Now, think of the time that someone important to you was experiencing something so profoundly heartbreaking and terrible. You started imagining how you would feel in their situation, while simultaneously trying to help them out of this dark place.

This likely left you feeling drained, emotionally depleted, and feeling lost yourself. This is the downfall of empathy. You end up taking on the emotions of others, and then you can’t help them or you. It’s like being on an airplane and fixing your oxygen mask so you don’t pass out and can actually help others.

Adding in some compassion can help provide the balance you need to avoid either extreme. According to Allan Schwartz, LCSW, Ph.D., “Empathy for the plight of others is very positive and powerful. In it, the empathetic person is able to imagine being in the place of the troubled person and feel what they feel. In fact, empathy precedes compassion. Empathy without compassion leaves the individual drained of energy as a result of feeling what the other feels.”

He adds that “Empathy occurs immediately and leaves no emotional room between the individual and the one who is suffering. Compassion is more cognitive in nature. There is a sense of self-awareness that provides some necessary space between the two people. The empathizer experiences the same suffering with the other, leaving the empathizer overwhelmed. As a result, compassion allows the individual the be more helpful than the individual who experiences empathy alone.”

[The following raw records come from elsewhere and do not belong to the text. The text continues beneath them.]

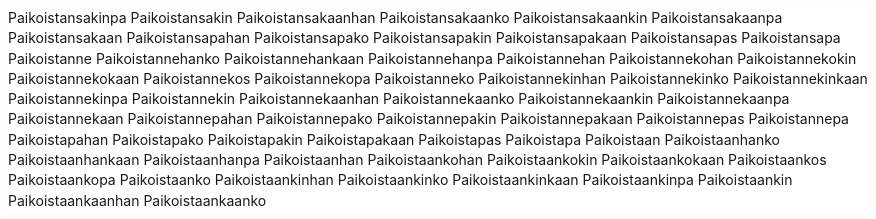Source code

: Paikoistansakinpa
Paikoistansakin
Paikoistansakaanhan
Paikoistansakaanko
Paikoistansakaankin
Paikoistansakaanpa
Paikoistansakaan
Paikoistansapahan
Paikoistansapako
Paikoistansapakin
Paikoistansapakaan
Paikoistansapas
Paikoistansapa
Paikoistanne
Paikoistannehanko
Paikoistannehankaan
Paikoistannehanpa
Paikoistannehan
Paikoistannekohan
Paikoistannekokin
Paikoistannekokaan
Paikoistannekos
Paikoistannekopa
Paikoistanneko
Paikoistannekinhan
Paikoistannekinko
Paikoistannekinkaan
Paikoistannekinpa
Paikoistannekin
Paikoistannekaanhan
Paikoistannekaanko
Paikoistannekaankin
Paikoistannekaanpa
Paikoistannekaan
Paikoistannepahan
Paikoistannepako
Paikoistannepakin
Paikoistannepakaan
Paikoistannepas
Paikoistannepa
Paikoistapahan
Paikoistapako
Paikoistapakin
Paikoistapakaan
Paikoistapas
Paikoistapa
Paikoistaan
Paikoistaanhanko
Paikoistaanhankaan
Paikoistaanhanpa
Paikoistaanhan
Paikoistaankohan
Paikoistaankokin
Paikoistaankokaan
Paikoistaankos
Paikoistaankopa
Paikoistaanko
Paikoistaankinhan
Paikoistaankinko
Paikoistaankinkaan
Paikoistaankinpa
Paikoistaankin
Paikoistaankaanhan
Paikoistaankaanko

Is one more important than the other?

Empathy is a vital human characteristic that helps us form connections and an understanding of each other. It is essential to our relationships, helps us build our support systems, and keeps us from being lonely. However, it is not a magic rainbow of light; it comes with a dark side.

According to Rasmus Hougaard, empathy without compassion can have negative effects on our ability to lead. He says, “without compassion, empathy is a danger for leaders. As controversial as this may sound, the reasoning is simple: Empathy is the brain’s wired tendency to identify with those who are close to us—close in proximity, close in familiarity, or close in kinship. And when we empathize with those close to us, those who are not close or are different seem threatening. When unchecked, empathy can create more division than unity.”

He believes that compassion is better for humanity and offers these four reasons why:

  • Empathy is impulsive. Compassion is deliberate.
  • Empathy is divisive. Compassion is unifying.
  • Empathy is inert. Compassion is active.
  • Empathy is draining. Compassion is regenerative.

He makes several interesting points, while also showing other ways that empathy and compassion differ from another. So while it is possible to have one without the other, it isn’t really the best outcome. And while one is not more important per se, compassion is a skill that you can learn and build upon, while empathy is a human response, that doesn’t always serve us well.

All we can really do as people is offer empathy and compassion, and help when we can. We must learn how to offer those things in a way that doesn’t cause ourselves, or even other people, harm. Being aware of the difference between empathy and compassion is a great place to start because you can choose how to respond and add some balance to difficult situations, and maybe make them just a little better for everyone involved.